In short, it’s over.
It’s over and Senator Clinton knows it, even if she may not overtly own up to it for a while. She tacitly admitted it last night in her speech in Indianapolis.
It struck me as I watched the senator deliver it that it was really two speeches, bifurcated by tone and briefly, by content, whether she intended the bifurcation or not.
It was, for one thing, the least sharp and most meandering of her post-primary or post-caucus speeches in this long nominating process.
Yes, there was the early appeal for campaign contributions at hillaryclinton.com, a play to replicate the influx of cash into the campaign coffers that came after the impressive victory in Pennsylvania. Yes, there were the affirmations that she would continue the fight all the way to the White House. She also displayed the latest Clinton incarnation–Hillary, the Gas Holiday Populist.
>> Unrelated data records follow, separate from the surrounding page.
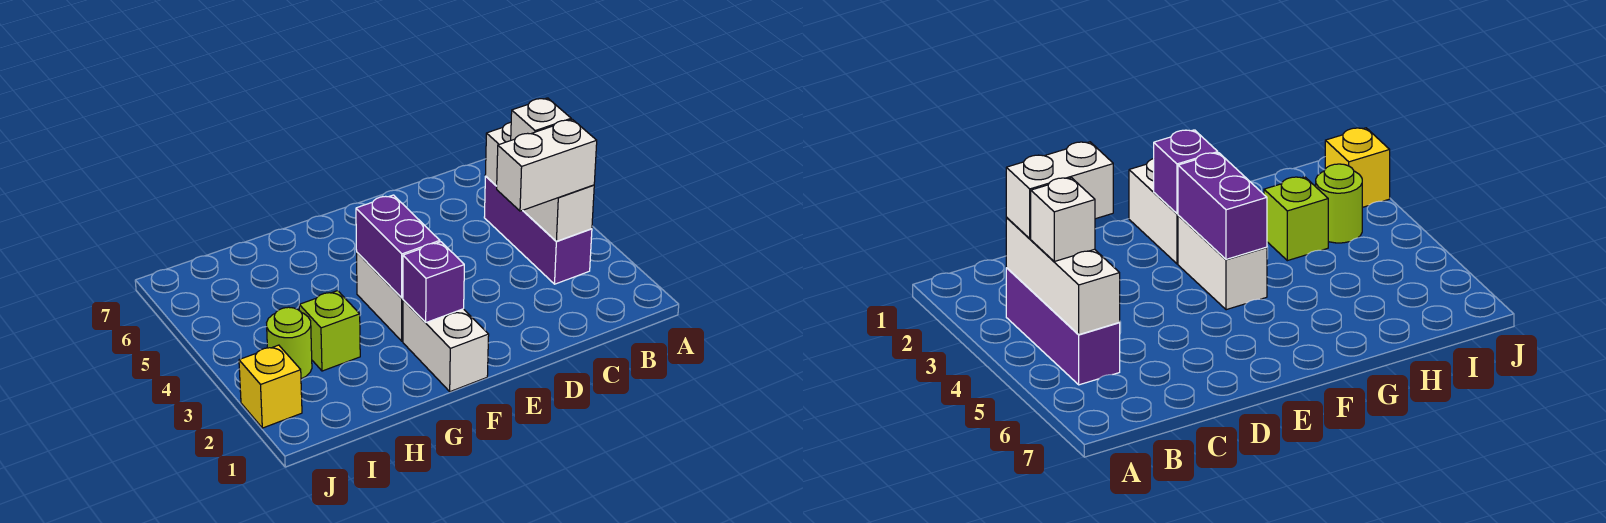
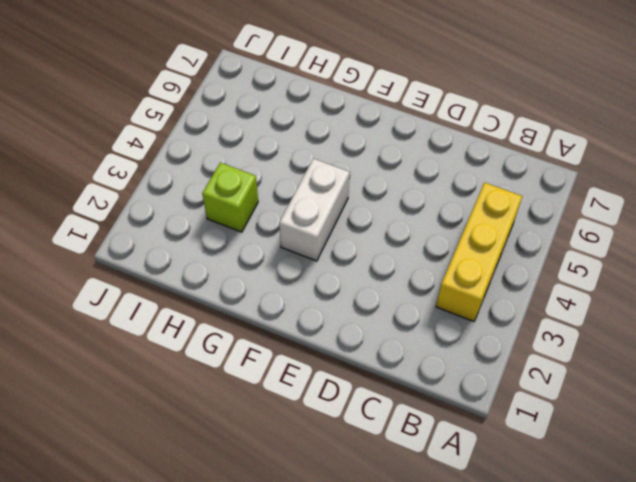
yellow 1x3 brick [436,183,522,321] -> purple 1x3 brick [484,177,592,284]
none -> white 1x2 brick [403,300,489,392]
none -> lime 1x1 round brick [267,307,312,379]

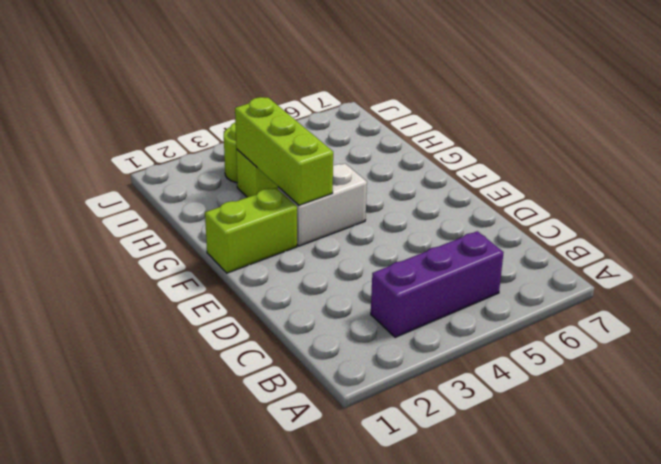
lime 1x2 brick [205,188,297,273] -> white 1x2 brick [403,300,489,392]
lime 1x3 brick [235,97,333,205] -> purple 1x2 brick [356,195,440,298]
none -> yellow 1x1 brick [239,345,302,428]
none -> white 1x3 brick [485,122,594,242]

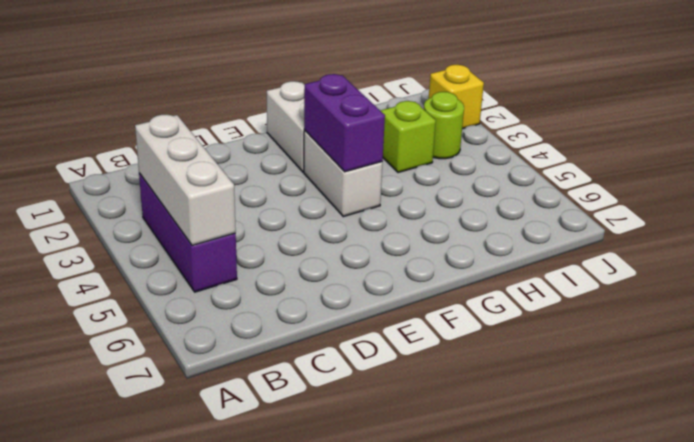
none -> purple 1x1 brick [403,242,464,323]
none -> white 1x2 brick [497,119,597,211]

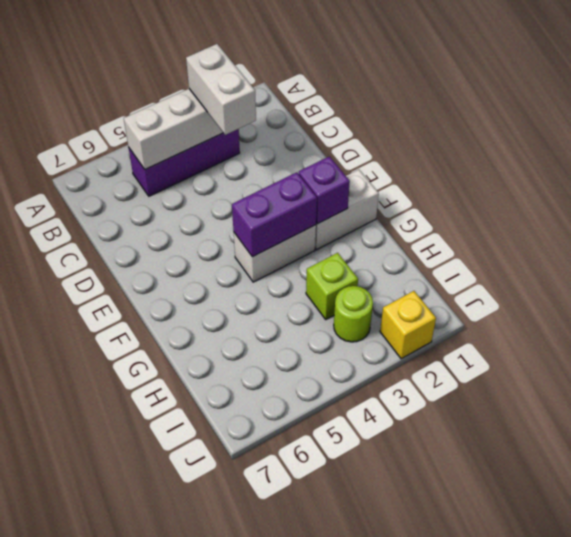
none -> white 1x1 brick [511,98,571,140]

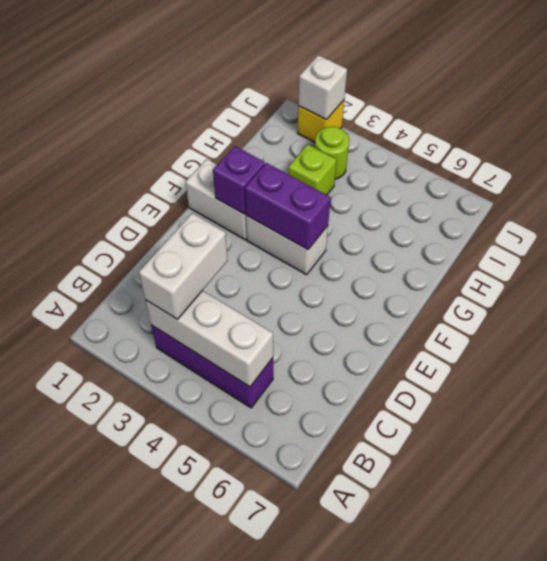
white 1x1 brick [298,55,347,120] -> white 1x1 brick moved to [511,98,571,140]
But then, there was the disjointedness of the speech, the occasional lapsing into wan ad libbing. David Gergen claimed last night on CNN to have seen defeat written into the body language of the Clinton family, particularly of daughter Chelsea. While as a leader and a pastoral counselor, one who deals with people constantly, I put a lot of stock in my ability read people, I don’t know if one can read too much in the body postures of people we’re only observing on television.
But I do know that for the first time in my recollection, Senator Clinton allowed for the possibility of defeat and, in a possible effort to assuage the concerns of superdelegates fearful of the bitterness aroused by the contest between Clinton and Obama, spoke more about Democratic unity.
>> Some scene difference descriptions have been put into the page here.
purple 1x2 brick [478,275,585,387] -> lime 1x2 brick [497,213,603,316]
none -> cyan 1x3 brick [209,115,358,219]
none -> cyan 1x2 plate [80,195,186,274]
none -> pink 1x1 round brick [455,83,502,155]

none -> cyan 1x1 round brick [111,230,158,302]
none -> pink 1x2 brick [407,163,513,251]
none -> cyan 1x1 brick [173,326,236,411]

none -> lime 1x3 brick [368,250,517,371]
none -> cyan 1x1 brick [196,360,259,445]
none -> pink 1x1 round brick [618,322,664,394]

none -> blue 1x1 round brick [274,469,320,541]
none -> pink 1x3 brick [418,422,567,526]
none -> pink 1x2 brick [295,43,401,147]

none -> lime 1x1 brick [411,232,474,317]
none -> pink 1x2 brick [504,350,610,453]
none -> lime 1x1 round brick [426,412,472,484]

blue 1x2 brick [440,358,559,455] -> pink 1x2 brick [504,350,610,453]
Clinton spoke of the common “journey” being made by both she and Obama. “You know, we are, in many ways, on the same journey,” Clinton said. “It’s a journey begun long before we were born. It is a journey by men and women who have been on a mission to perfect our union, who marched and protested, who risked everything they had to build an America that embraces us all.” She then asserted that as “we go forward in this campaign, that we recognize we are all on the same team. We are going to be standing up for you. We’re going to be looking for a way to turn this country around and bring it back to what it should stand for and be all about: better futures for you and your children, solving the problems that affect us here in America.”
Then, came this:
I know that people — people are watching this race, and they’re wondering, I win, he wins, I win, he wins. It’s so close. And I think that says a lot about how excited and passionate our supporters are and how intent so many Americans are to really taking their country back.
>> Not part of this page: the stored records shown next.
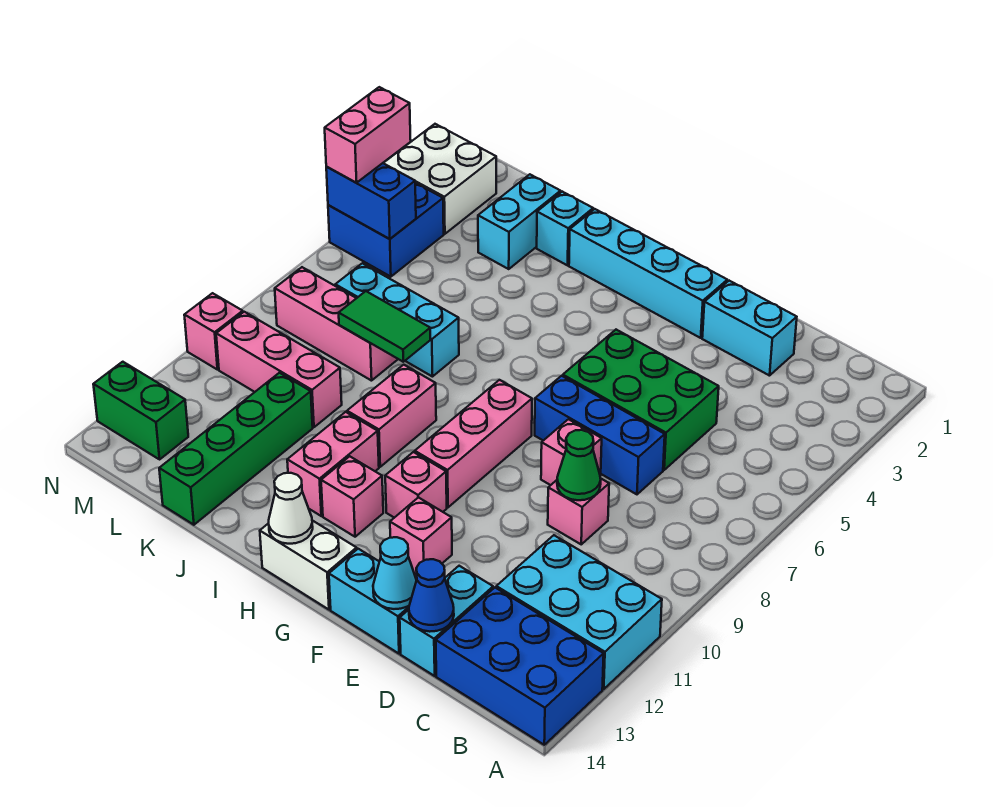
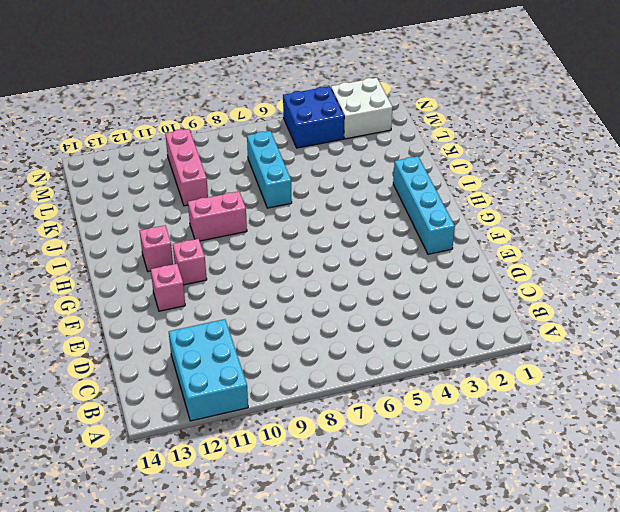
none -> blue 2x3 brick [436,588,604,745]
none -> cyan 1x2 brick [702,281,797,376]
none -> green 2x3 brick [563,330,719,470]
none -> blue 1x3 brick [535,376,665,494]

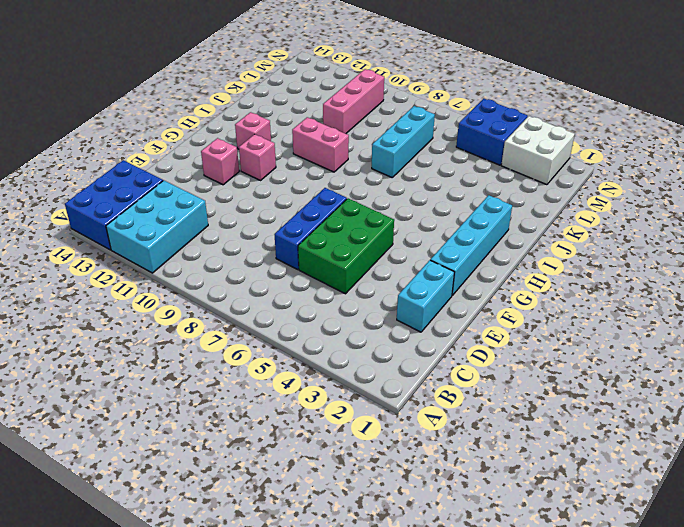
none -> pink 1x1 brick [548,479,609,544]
none -> cyan 1x2 brick [400,566,493,676]
none -> pink 1x1 brick [541,419,602,485]
none -> cyan 1x2 brick [329,549,409,654]

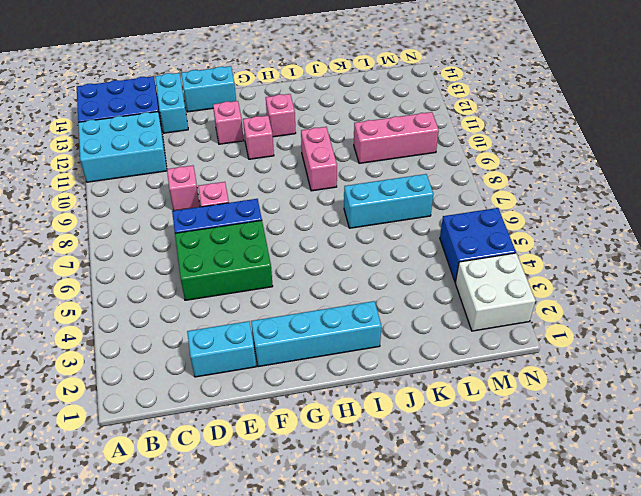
none -> pink 1x3 brick [415,380,532,507]
none -> white 1x2 brick [260,520,357,610]
none -> pink 1x2 brick [287,412,379,516]
none -> cyan 1x1 brick [537,192,593,265]

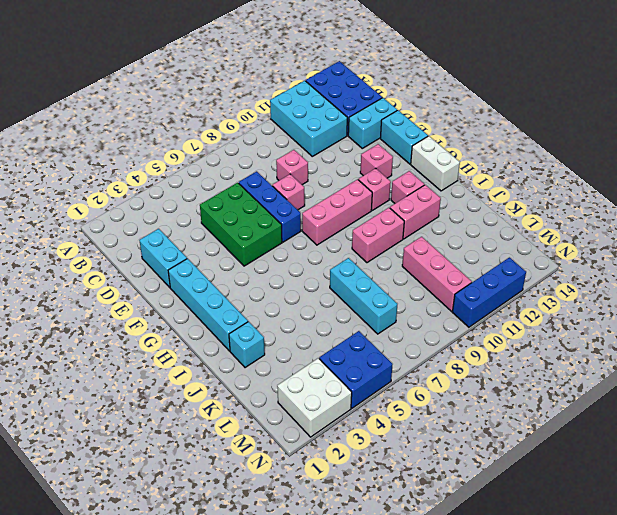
blue 1x3 brick [452,257,526,327] -> pink 1x1 brick [184,293,243,370]
none -> cyan 1x2 brick [478,174,561,269]
none -> pink 1x3 brick [275,267,398,381]
none -> green 1x4 brick [159,373,313,525]
none -> green 1x2 brick [93,362,188,459]

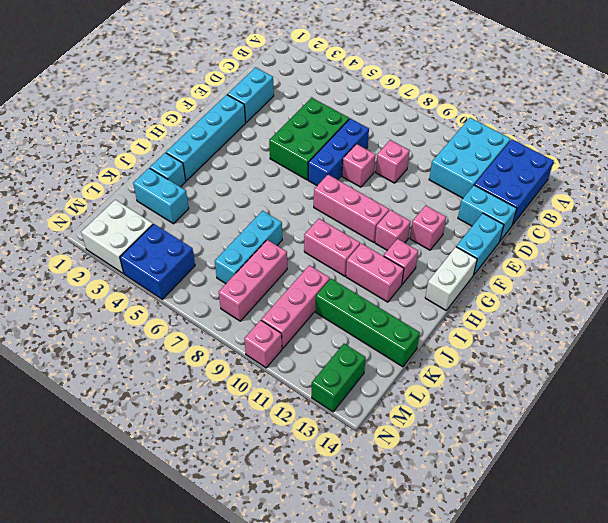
none -> green 1x1 cone [557,430,601,500]
none -> blue 1x1 cone [409,559,454,632]
none -> cyan 1x1 cone [373,537,417,609]
none -> white 1x1 cone [269,473,313,544]

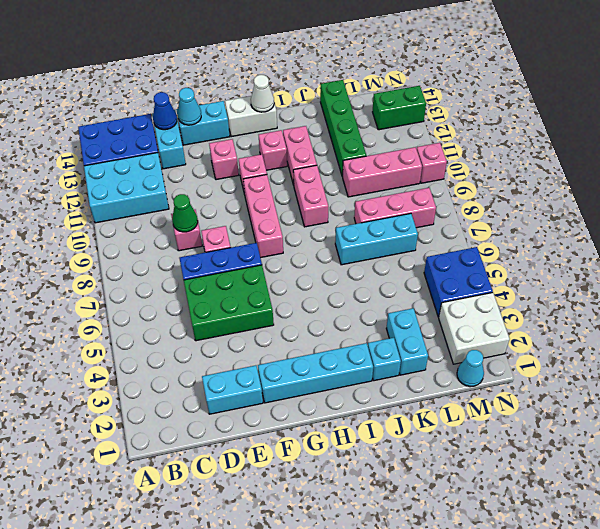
cyan 1x1 cone [457,350,484,387] -> none
none -> green 1x2 tile [339,291,431,362]
none -> blue 1x2 brick [326,163,416,239]
none -> pink 1x2 brick [325,87,411,183]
But I can assure you, as I have said on many occasions, that, no matter what happens, I will work for the nominee of the Democratic Party, because we must win in November.
And I know — I know that Senator Obama feels the same way, because we have been on this campaign trail now for a long time.
And we know how desperately people want to see a change, and it will not be a change if the Republicans keep the White House. It will be more of the same, something that no one, no matter what political party you may be, can afford.
It is time for all of us to recognize what is at stake in this election, not just for Democrats, as we decide who will be our nominee, but for all Americans.
These are the words of a candidate who wants to win and still holds out some faint hope of winning but knows how to count. Clinton knows that it’s over. But understandably, after a long, strong fight, doesn’t want to give up just yet.
Her words also told us that when she does withdraw, it will be without acrimony.
The 2008 campaign is over for Hillary Clinton. She clearly knows that in her head. Some time in the next few weeks, when her heart catches up to her head, she’ll put an end to her quest, showing more class than her most vicious detractors claim she possesses, clearing the way for Senator Obama to begin the work of solidifying his Democratic base for the fall campaign.